Self-healing of surface defects on Zn electrode for stable aqueous zinc-ion batteries via manipulating the electrode/electrolyte interphases

The reversibility and stability of aqueous zinc-ion batteries are largely limited by inevitable parasitic reactions at the interface and uncontrollable dendrite growth. Inspired by self-healing smart electronic materials, we propose a confinement strategy with gelatin, an amphiphilic macromolecule, as additive to regulate the deposition behavior of Zn ions and utilize the dendrites to fill the surface defects formed by inevitable interfacial parasitic reactions. Absorbed gelatin molecules impede H2O reaching Zn electrode surface to enhance the anticorrosion behavior and adjust the local pH value, which is a "smart" way to stabilize the electrode/electrolyte interphase.
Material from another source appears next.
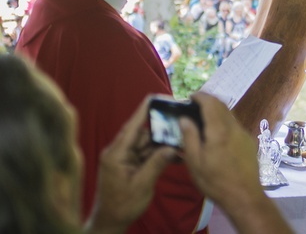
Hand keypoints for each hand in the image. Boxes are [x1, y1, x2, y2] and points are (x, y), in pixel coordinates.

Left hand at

Additionally, the confined effect of absorbed gelatin molecules on Zn2+ and "electrostatic shield" formed from positive charged -CN3H5+ suppress 2D diffusion and accumulation of Zn2+, guiding Zn continuously depositing inside the defect during electrochemical cycling, then self-healing of electrode surface defects is achieved. Under the synergetic effects of these merits, Zn electrode demonstrates almost unchangeable surface after soaking in the electrolyte for 10 days, and stably cycle more than 1100 h at 0.5 mA cm-2 and 1300 h at 3.0 mA cm-2 in symmetric cell. In addition, the full batteries using the base electrolyte with 0.5 and 1.0 g/L gelatin can stably cycle for 3000 cycles.